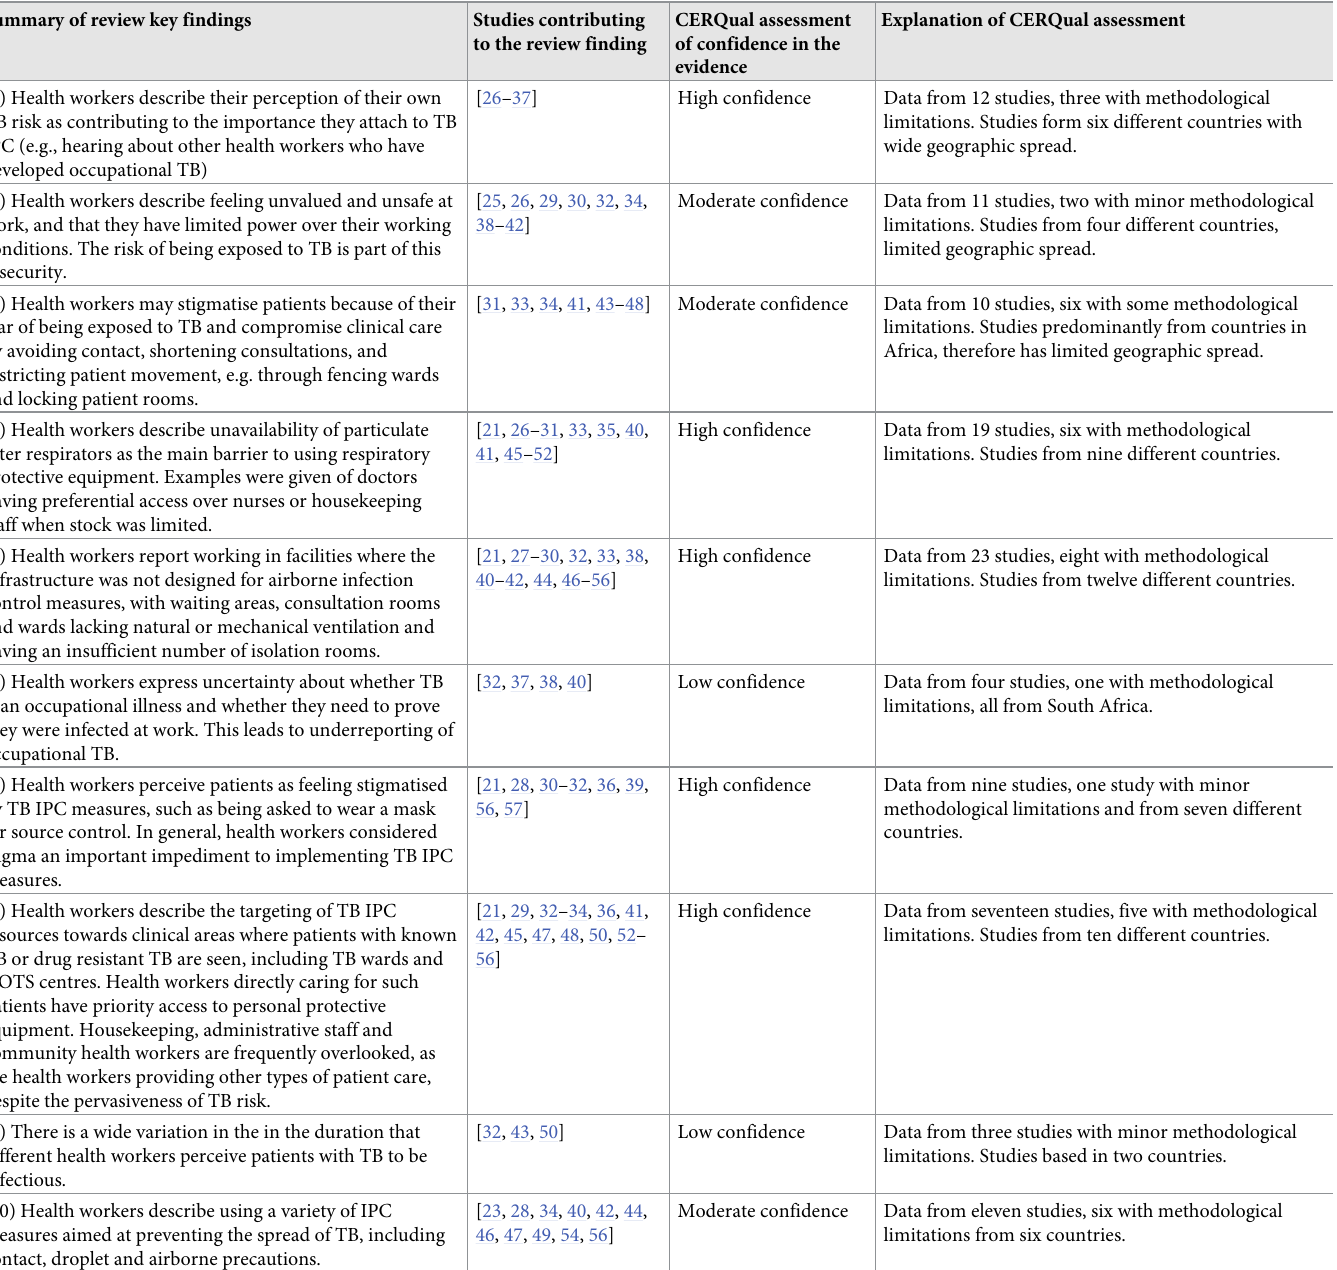
Table 2. Summary of ten key findings of qualitative evidence synthesis with CERQual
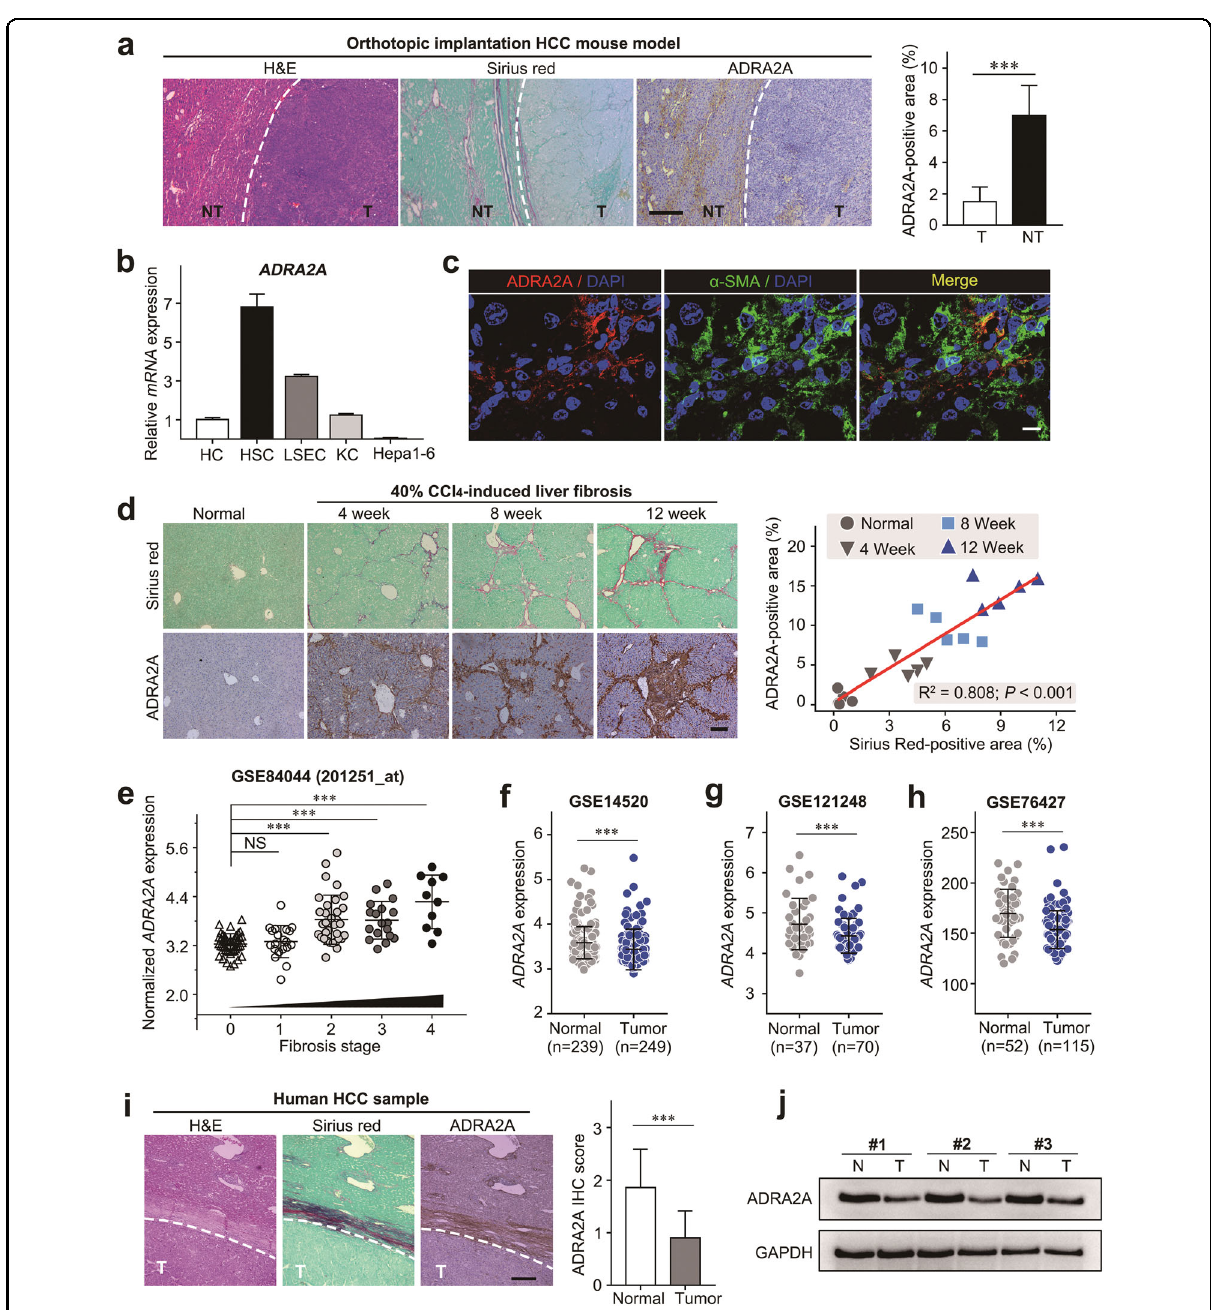
Fig. 2 ADRA2A was mainly expressed in aHSCs but was barely detected in HCC cells. a H&E, Sirius red, and ADRA2A IHC were performed in mouse orthotopic HCC tissue. Representative images (left panel) and statistical analysis of ADRA2A IHC (right panel) are shown; T tumor, NT nontumor; scale bars, 100 μ m. b The ADRA2A mRNA level in mouse primary hepatic cells (HC hepatocyte, KC Kupffer cell, LSEC, liver sinus endothelial cell, HSC hepatic stellate cell) and mouse HCC cell (Hepa1 – 6). c Double immuno fl uorescence staining of ADRA2A and α -SMA in mouse fi brotic tissue. Scale bars, 10 µm. d Representative Sirius red image and ADRA2A IHC image of mouse normal liver and progressively fi brotic liver (left panel). Correlation between ADRA2A IHC staining and Sirius red staining (right panel); scale bars, 100 μ m. e The publicly available database from the National Cancer for Biotechnology Information Gene Expression Omnibus (GSE84044) was used to explore the role of ADRA2A in liver fi brosis/cirrhosis. f , g ADRA2A expression was investigated in public datasets: GSE14520, GSE121248, and GSE76427. i H&E, Sirius red, and ADRA2A IHC were performed in HCC patient tissue, and the representative images are shown; T tumor; scale bars, 100 μ m (left panel), the statistical analysis of ADRA2A expression in HCC tissues and their adjacent normal tissues (right panel). j ADRA2A expression was detected by western blotting. Data are presented as the mean ± SD. *** P <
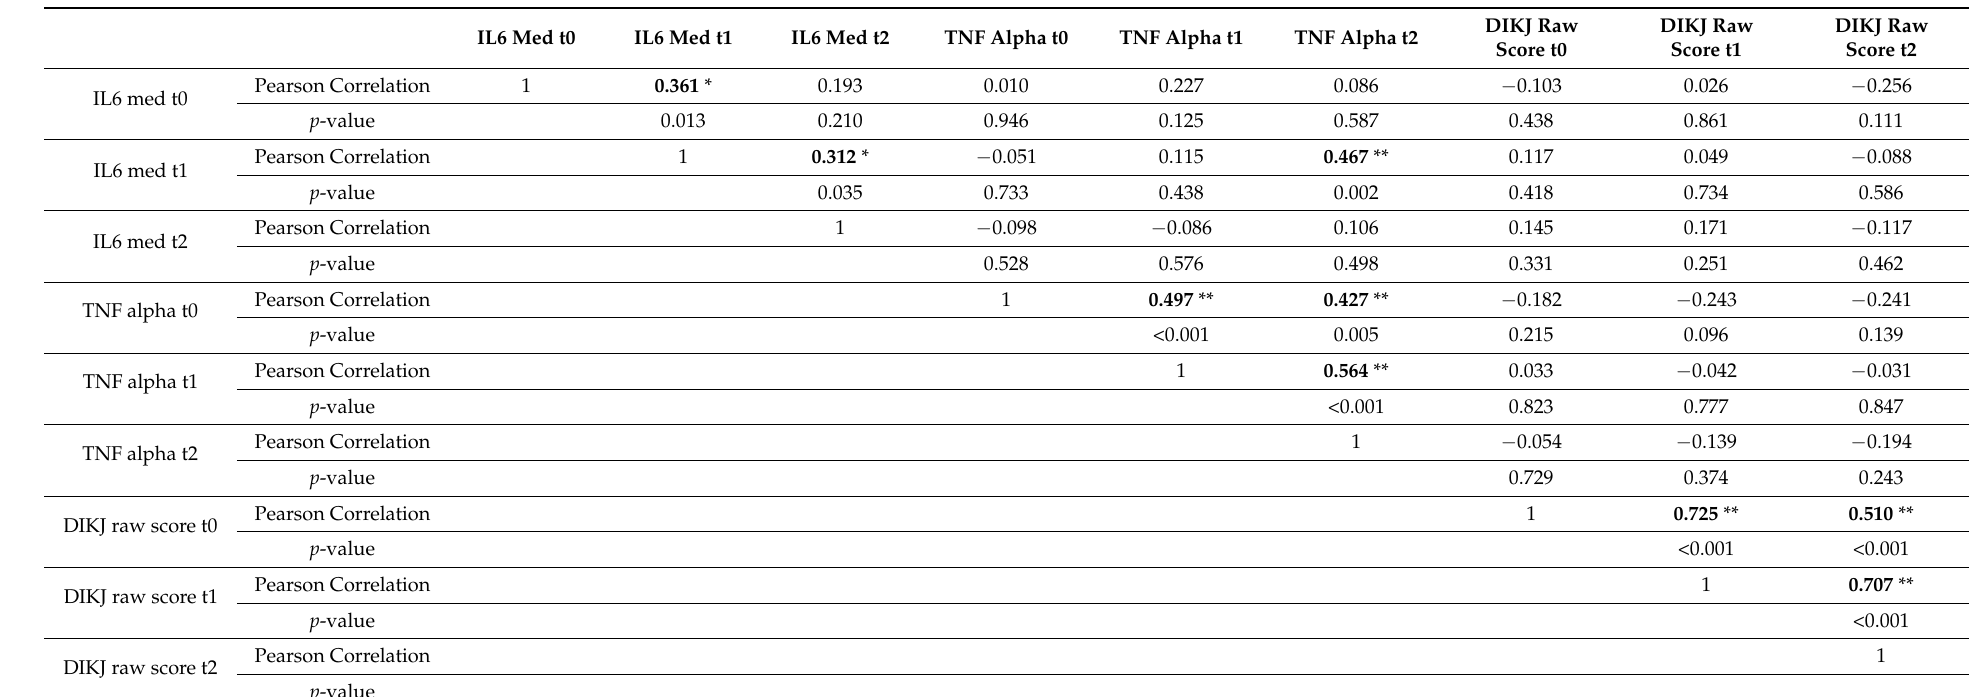
Table 5. Correlations of IL-6 and TNF- α and DIKJ at t0, t1, t2, and whole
########################################
*Exercise prompt:* Please show every line of the material that contains the string "Table".

*Output:*
Table 2. Summary of ten key findings of qualitative evidence synthesis with CERQual
Table 5. Correlations of IL-6 and TNF- α and DIKJ at t0, t1, t2, and whole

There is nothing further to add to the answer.